Half a country away, others gathered under street lamps in Ferguson, Missouri, not to celebrate, but to mourn. I'll never know why Hannah wanted to hold herself back from joining her friends last night, but I do know this: it wasn't because she was concerned for her personal safety. It wasn't about being treated in a callous way because of her skin color. Some day, she might know fear, because she is a young woman, or because she is a Jew, but I pray that won't be the case. While these kids ate ice cream and sang, others were subjected to tear gas and worse.

Last night, I took photos of my children getting the opportunity to excel and celebrate. Parents in Ferguson should have been able to do that, too. 

Tuesday, August 12, 2014

Depression Lies

The Internet is overwhelmed today with tributes to Robin Williams in the wake of his death and reported suicide being attributed to depression. Like many, I'm sad to lose someone of such stunning talent, but also recognize that we lose many individuals far too soon because depression is a horrible, horrible liar.

Here are the personal accounts of four of my friends and fellow bloggers who have been there and struggled, struggle still. I appreciate that they've shared their stories, and hope that they will serve as inspiration for others to get the help that they need.

At No Points for Style, An Eternal Multitude of Despondency

At The Napkin Hoarder, In His Shoes

At Squared Mommy, let's be honest here...

At Another Version of a Mother, Depression Is

If you're having a hard time, there are many resources to help you remember that you matter. Visit the National Suicide Prevention Lifeline, or call 1-800-273-TALK (8255).

Sunday, August 3, 2014

Squares and Weeks

 My friend Nanette sent out the article, "Your Life in Weeks" to our women's networking group. It graphically depicts what segments of your life look like from birth to age 90, first in decades, then years, and finally, weeks. The diamonds used for decades are huge when compared to the 52 squares on each row meant to represent one year of life.

If you were pregnant and signed up for a certain website's weekly newsletters, you began to know you could look forward to your growing baby being described as some kind of fruit or vegetable on a weekly basis. A string bean, a peach, whatever it was, I know it helped me to imagine the beginnings of this new life. And since children complicate life in innumerable ways, I know I'm also not the only one who lives and dies by the Google calendar, with its three week window into the future.
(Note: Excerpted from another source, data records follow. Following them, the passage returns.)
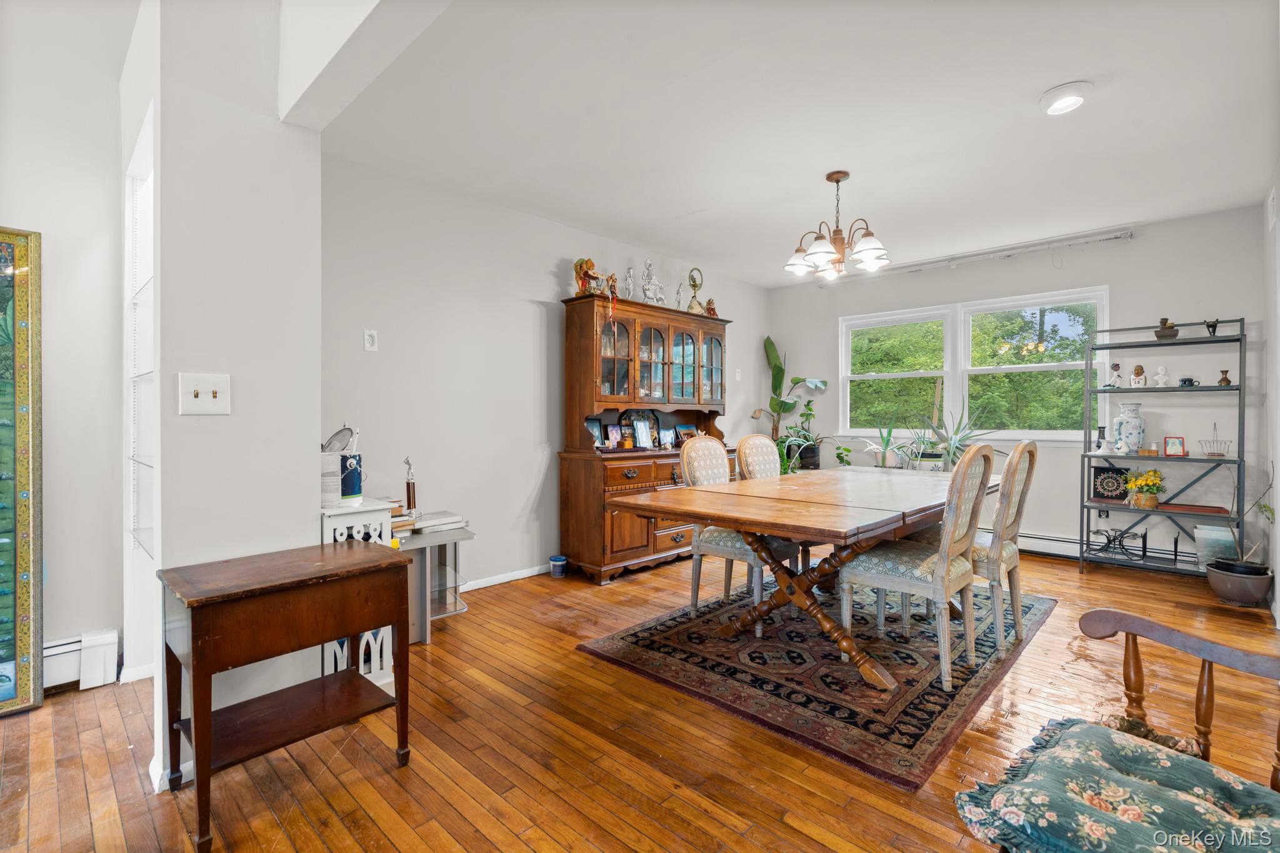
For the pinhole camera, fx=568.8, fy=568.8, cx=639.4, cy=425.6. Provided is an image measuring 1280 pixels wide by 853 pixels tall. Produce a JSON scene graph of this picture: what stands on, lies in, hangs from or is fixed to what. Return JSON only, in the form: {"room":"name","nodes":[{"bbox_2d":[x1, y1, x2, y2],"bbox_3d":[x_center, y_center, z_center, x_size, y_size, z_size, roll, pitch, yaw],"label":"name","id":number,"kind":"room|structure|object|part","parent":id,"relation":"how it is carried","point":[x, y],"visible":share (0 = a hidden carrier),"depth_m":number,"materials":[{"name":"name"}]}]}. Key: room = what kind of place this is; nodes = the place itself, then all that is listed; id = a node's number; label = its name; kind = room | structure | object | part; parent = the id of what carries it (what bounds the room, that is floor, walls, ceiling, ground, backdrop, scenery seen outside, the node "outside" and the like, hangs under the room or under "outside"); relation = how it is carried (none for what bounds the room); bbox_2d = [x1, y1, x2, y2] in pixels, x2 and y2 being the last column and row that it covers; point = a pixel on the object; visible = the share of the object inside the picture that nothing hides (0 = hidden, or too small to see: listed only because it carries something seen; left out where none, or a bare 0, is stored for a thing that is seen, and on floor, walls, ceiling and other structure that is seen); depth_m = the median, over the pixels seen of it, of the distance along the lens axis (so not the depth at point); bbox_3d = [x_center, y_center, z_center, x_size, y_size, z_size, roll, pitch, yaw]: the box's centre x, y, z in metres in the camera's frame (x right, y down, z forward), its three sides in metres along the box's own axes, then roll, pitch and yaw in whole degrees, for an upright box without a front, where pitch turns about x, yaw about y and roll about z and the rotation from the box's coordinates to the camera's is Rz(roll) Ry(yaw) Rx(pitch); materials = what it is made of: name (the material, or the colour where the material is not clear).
{"room":"dining room","nodes":[
{"label":"dining room","id":0,"kind":"room"},
{"bbox_2d":[0,0,128,696],"bbox_3d":[-3.276,-0.426,1.538,0.157,3.076,3.025,1,1,43],"label":"far left wall","id":1,"kind":"structure","parent":0,"point":[74,630],"depth_m":2.39,"materials":[{"name":"white paint"}]},
{"bbox_2d":[41,628,119,692],"bbox_3d":[-2.835,0.990,1.828,0.098,0.196,1.602,1,1,43],"label":"baseboard heater","id":2,"kind":"object","parent":1,"relation":"attached to","point":[54,652],"visible":0.64,"depth_m":2.35,"materials":[{"name":"white metal"}]},
{"bbox_2d":[126,0,321,796],"bbox_3d":[-1.521,-0.367,2.063,0.684,2.935,0.442,1,1,43],"label":"partition wall","id":3,"kind":"structure","parent":0,"point":[316,369],"depth_m":1.84,"materials":[{"name":"white paint"}]},
{"bbox_2d":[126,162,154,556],"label":"wall niche","id":4,"kind":"object","parent":3,"relation":"attached to","point":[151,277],"visible":0.5,"depth_m":2.33,"materials":[{"name":"white paint"}]},
{"bbox_2d":[179,373,231,415],"bbox_3d":[-1.332,-0.095,1.744,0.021,0.123,0.122,1,1,43],"label":"light switch","id":5,"kind":"object","parent":3,"relation":"attached to","point":[196,399],"visible":0.98,"depth_m":1.75,"materials":[{"name":"white plastic"}]},
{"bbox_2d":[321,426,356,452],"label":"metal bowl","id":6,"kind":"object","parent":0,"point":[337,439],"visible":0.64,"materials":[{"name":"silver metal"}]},
{"bbox_2d":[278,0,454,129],"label":"ceiling beam","id":7,"kind":"structure","parent":0,"point":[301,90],"depth_m":1.66,"materials":[{"name":"white paint"}]},
{"bbox_2d":[320,152,772,592],"bbox_3d":[-0.301,-0.215,4.706,0.144,2.593,5.000,1,1,43],"label":"left wall","id":8,"kind":"structure","parent":0,"point":[537,297],"depth_m":3.74,"materials":[{"name":"white paint"}]},
{"bbox_2d":[363,328,378,350],"bbox_3d":[-1.554,-0.495,3.286,0.011,0.118,0.071,1,1,43],"label":"wall outlet","id":9,"kind":"object","parent":8,"relation":"attached to","point":[369,344],"visible":0.98,"depth_m":3.28,"materials":[{"name":"white plastic"}]},
{"bbox_2d":[456,562,554,591],"bbox_3d":[-0.699,1.039,4.157,0.015,0.076,3.491,1,1,43],"label":"baseboard","id":10,"kind":"structure","parent":8,"relation":"attached to","point":[492,583],"depth_m":3.91,"materials":[{"name":"white paint"}]},
{"bbox_2d":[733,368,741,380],"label":"light switch","id":11,"kind":"object","parent":8,"relation":"attached to","point":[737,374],"visible":0.98,"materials":[{"name":"white plastic"}]},
{"bbox_2d":[0,542,1279,852],"bbox_3d":[0.483,1.144,2.302,4.950,0.100,7.862,1,1,43],"label":"floor","id":12,"kind":"structure","parent":0,"point":[775,824],"depth_m":1.92,"materials":[{"name":"brown wood"}]},
{"bbox_2d":[0,226,43,715],"bbox_3d":[-2.698,0.166,1.971,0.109,1.868,0.862,1,1,43],"label":"painting","id":13,"kind":"object","parent":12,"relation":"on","point":[21,449],"visible":1,"depth_m":2.24},
{"bbox_2d":[157,540,413,852],"bbox_3d":[-1.079,0.779,1.768,0.392,0.667,0.614,1,1,43],"label":"wooden side table","id":14,"kind":"object","parent":12,"relation":"on","point":[364,570],"visible":0.99,"depth_m":1.68,"materials":[{"name":"brown wood"}]},
{"bbox_2d":[320,499,401,691],"bbox_3d":[-1.226,0.708,2.356,0.430,0.776,0.312,1,1,43],"label":"white cabinet","id":15,"kind":"object","parent":12,"relation":"on","point":[382,680],"visible":0.26,"depth_m":2.25,"materials":[{"name":"white"}]},
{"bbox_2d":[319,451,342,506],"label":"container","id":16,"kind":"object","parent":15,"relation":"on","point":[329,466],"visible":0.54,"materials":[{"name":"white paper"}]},
{"bbox_2d":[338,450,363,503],"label":"paint can","id":17,"kind":"object","parent":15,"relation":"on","point":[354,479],"visible":0.84,"depth_m":2.30,"materials":[{"name":"blue"}]},
{"bbox_2d":[393,518,474,643],"bbox_3d":[-1.203,0.829,3.067,0.453,0.536,0.535,1,1,43],"label":"table","id":18,"kind":"object","parent":12,"relation":"on","point":[432,538],"visible":0.53,"depth_m":2.99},
{"bbox_2d":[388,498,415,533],"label":"book stack","id":19,"kind":"object","parent":18,"relation":"on","point":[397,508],"visible":0.42,"depth_m":2.91,"materials":[{"name":"paper"}]},
{"bbox_2d":[402,456,418,517],"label":"trophy","id":20,"kind":"object","parent":18,"relation":"on","point":[409,493],"visible":0.99,"depth_m":3.05,"materials":[{"name":"metal"}]},
{"bbox_2d":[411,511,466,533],"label":"book stack","id":21,"kind":"object","parent":18,"relation":"on","point":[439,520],"visible":0.95,"depth_m":3.06,"materials":[{"name":"white paper"}]},
{"bbox_2d":[549,555,566,576],"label":"plastic tub","id":22,"kind":"object","parent":12,"relation":"on","point":[559,563],"visible":0.99,"depth_m":4.07,"materials":[{"name":"blue plastic"}]},
{"bbox_2d":[557,293,736,584],"bbox_3d":[0.138,0.075,4.568,0.551,2.011,1.685,1,1,43],"label":"china hutch","id":23,"kind":"object","parent":12,"relation":"on","point":[634,553],"visible":0.78,"depth_m":4.25,"materials":[{"name":"brown wood"}]},
{"bbox_2d":[572,258,608,296],"bbox_3d":[-0.397,-1.081,4.241,0.141,0.324,0.193,1,1,43],"label":"figurine","id":24,"kind":"object","parent":23,"relation":"on","point":[589,264],"visible":0.75,"depth_m":4.20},
{"bbox_2d":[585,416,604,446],"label":"picture frame","id":25,"kind":"object","parent":23,"relation":"in","point":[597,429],"visible":0.86,"depth_m":4.32,"materials":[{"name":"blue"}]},
{"bbox_2d":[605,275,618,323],"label":"figurine","id":26,"kind":"object","parent":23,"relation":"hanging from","point":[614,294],"visible":0.99,"depth_m":4.25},
{"bbox_2d":[603,421,621,448],"bbox_3d":[-0.209,0.087,4.417,0.070,0.206,0.159,1,1,43],"label":"picture frame","id":27,"kind":"object","parent":23,"relation":"in","point":[612,434],"visible":0.99,"depth_m":4.40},
{"bbox_2d":[623,263,636,301],"bbox_3d":[-0.075,-1.112,4.550,0.115,0.369,0.115,0,1,-36],"label":"figurine","id":28,"kind":"object","parent":23,"relation":"on","point":[629,272],"visible":0.83,"depth_m":4.53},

Measuring out my life in weeks isn't a new concept to me, yet seeing the scope of my entire life measured out that way was.

If I had many more of those tiny squares left ahead of me, I'd love to go back and plot out my life to the squares. With both of my children born in January, those would be easy to find. My wedding anniversary would fall right around the halfway point of another year. The day I moved to the Boston area to begin my college career would fall right near the midpoint of my life so far (in just a few weeks, I'll have lived as long in Boston as I did in Cleveland!).

But the real point is that you should be using each of those tiny squares to make your life count, to be reaching towards whatever your goals might be. And because the concept of a week is easier to grasp than similar every day strategies (like "do one thing every day that scares you"), I'm going to try to implement it in some form. For now, it's becoming part of the task list inside my Google calendar. Instead of being a to do list, it'll help me to remember what's been done.

For example, in this first week post-BlogHer14, I had a few immediate things I wanted to follow up with upon returning home. I emailed two of the speakers I had enjoyed, hoping to perhaps collaborate with them, and one emailed me back right away and I pitched more concrete ideas in return. I submitted two potential guest posts to other sites, with one being pretty much guaranteed to run and the other somewhat likely. I also started an about.me page at the urging of another speaker (you can see it here.)

I'm sure there will be weeks when nothing is done that moves me closer to goals that I have. I'll cut myself some slack when that happens. But honestly? One thing a week towards making me figure things out and push beyond my comfort zone? I think I'll manage.

And I owe it to all those little squares to try.